Meine Ururgroßeltern sind 1870 und 1878 geboren.

Jetzt kam mir der Gedanke, das die erste Tochter (meine Uroma) vielleicht gar nicht von ihm war und er meine Ururoma nur geheiratet hat. Er steht aber als Vater in der Geburtsurkunde drin.

Ich sehe den Wald vor Bäumen nicht, hab ich das Gefühl.

Gruß
Stefanie

wowebu 21.10.2013 17:55

Hallo Stefanie,

üblich sind 15 Jahre auf keinen Fall. Vielleicht gab es aber dazwischen einige Fehlgeburten, ich meine keine tot Geborenen (die werden in der Regel ja eingetragen). Oder eine längere (schwere) Krankheit. An sich kann man nur spekulieren.

Gruß Wolfgang

dorsch 22.10.2013 00:55

Hmmm...., deine Uroma war 19 bei der Geburt des ersten Kindes, und dann ging es erst mit 34 weiter? Krieg, also Abwesenheit des Mannes, war nicht. Andere Gründe für (häufige) Abwesenheit?

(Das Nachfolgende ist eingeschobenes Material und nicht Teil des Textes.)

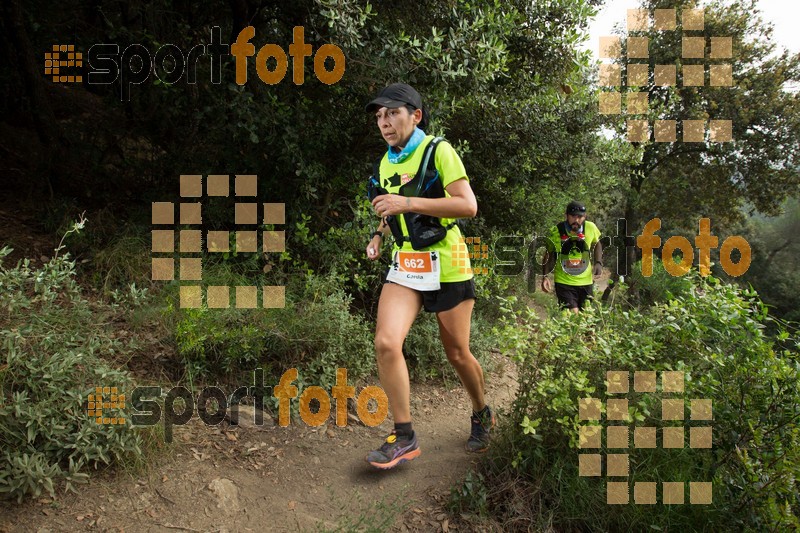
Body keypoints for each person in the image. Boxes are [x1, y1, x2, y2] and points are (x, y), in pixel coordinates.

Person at [363, 83, 494, 469]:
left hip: (449, 263)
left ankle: (481, 411)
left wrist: (408, 201)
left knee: (456, 352)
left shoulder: (439, 150)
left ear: (415, 115)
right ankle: (404, 436)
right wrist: (377, 235)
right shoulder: (385, 164)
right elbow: (390, 211)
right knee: (387, 342)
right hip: (407, 264)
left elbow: (467, 205)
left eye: (392, 113)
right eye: (379, 117)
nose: (384, 123)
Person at [541, 201, 603, 312]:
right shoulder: (555, 231)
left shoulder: (590, 227)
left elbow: (597, 243)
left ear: (585, 217)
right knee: (574, 316)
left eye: (580, 217)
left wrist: (598, 262)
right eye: (573, 216)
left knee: (587, 321)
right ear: (566, 216)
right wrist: (545, 276)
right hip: (564, 282)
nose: (577, 220)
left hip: (586, 282)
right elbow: (549, 255)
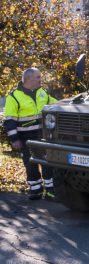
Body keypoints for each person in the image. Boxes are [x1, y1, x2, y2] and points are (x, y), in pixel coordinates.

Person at [3, 67, 58, 200]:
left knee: (47, 163)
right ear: (28, 79)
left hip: (42, 136)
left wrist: (71, 103)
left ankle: (51, 192)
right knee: (30, 164)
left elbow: (57, 104)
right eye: (38, 77)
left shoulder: (42, 93)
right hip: (25, 139)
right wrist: (14, 139)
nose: (41, 79)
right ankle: (35, 191)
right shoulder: (14, 97)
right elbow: (9, 121)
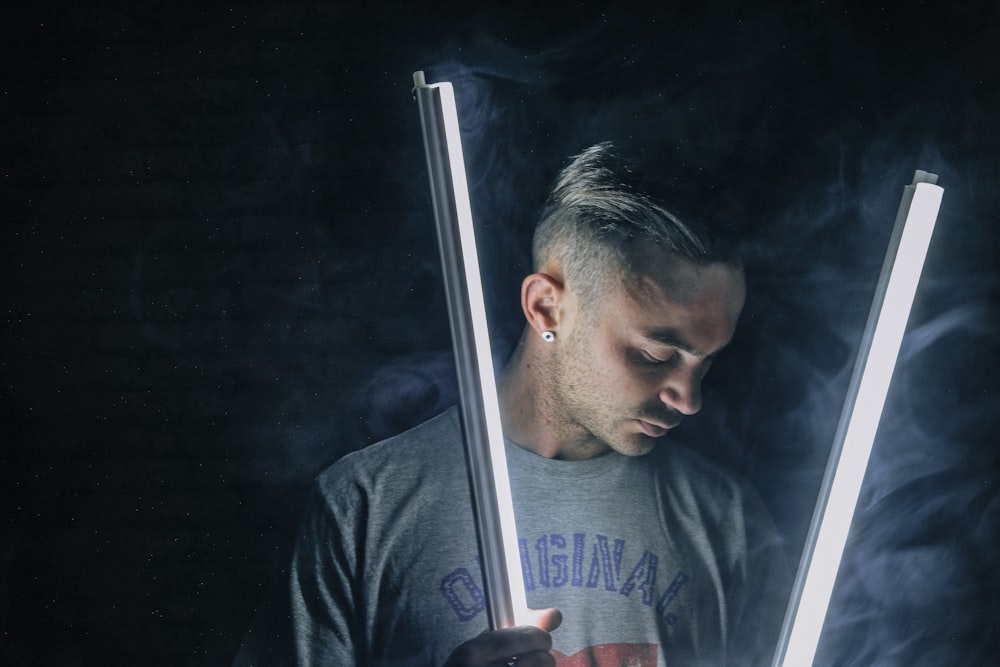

Denkbar wäre auch, dass das erste Kind unehelich war (egal, ob von ihm oder einem anderen) und aus finanziellen Gründen Heiratsverbot bestand; das hatte man damals öfter, dass Paare erst heiraten durften, wenn sie eine Familie ernähren konnten. Wilhelminische Sozialpolitik ging davon aus, wenn keine Heirat, dann keine Kinder, und versuchte so, das um 1900 ständig wachsende Armenproblem zu lösen. So kamen die oft erstaunlichen Anzahlen unehelicher Kinder bei einigen Paaren zustande, nach denen hier im Forum auch schon gefragt wurde. Ungewöhnlich wäre dann allerdings, dass das bei deinen Urgroßeltern wirklich genützt hat! :wink:
Lieben Gruß
DorSch

Fronja 22.10.2013 09:27

Die zwei haben vor der Geburt meiner Uroma geheiratet hab ich gerade noch mal nachgeschaut. Bis zu ihrer Geburt sind dann noch rund 10 Monate vergangen.

Hochzeit am 08.05.1896
Geburt 09.02.1897

Also keine "Zwangsheirat" weil sie schwanger war. Von irgendwelchen Krankheiten ist mir nichts bekannt.

Gruß
Stefanie

gabyde 22.10.2013 19:40

Hallo Fronja,

eine Frage, wenn auch nicht die entscheidende, kann ich Dir beantworten: Die Namen sind durchgestrichen, weil die Personen weggezogen sind.
Ich hatte auch den Fall, daß Kinder ausgezogen sind und später wieder zurückkamen, die wurden dann als neuer Eintrag aufgeführt.

Was aber sein kann: die Meldekarte gibt ja nur den "Zustand" bei Erstellung derselben wieder. Wenn nun die älteren Geschwister schon nicht mehr im Haushalt lebten, als die Meldekarte eröffnet wurde? Dann hättest Du wohl immer noch eine Lücke, die wäre aber dann nicht mehr so groß.
Auch können Kinder gestorben sein, bevor die Karte erstellt wurde.

LG
Gaby

Fronja 22.10.2013 21:06

Ok, also muss ich mich auf die Suche nach weiteren Kindern machen, um zu sehen, ob es da noch mehr gibt, die die Lücke schliessen.

Ich sag ja, sehe den Wald vor Bäumen nicht.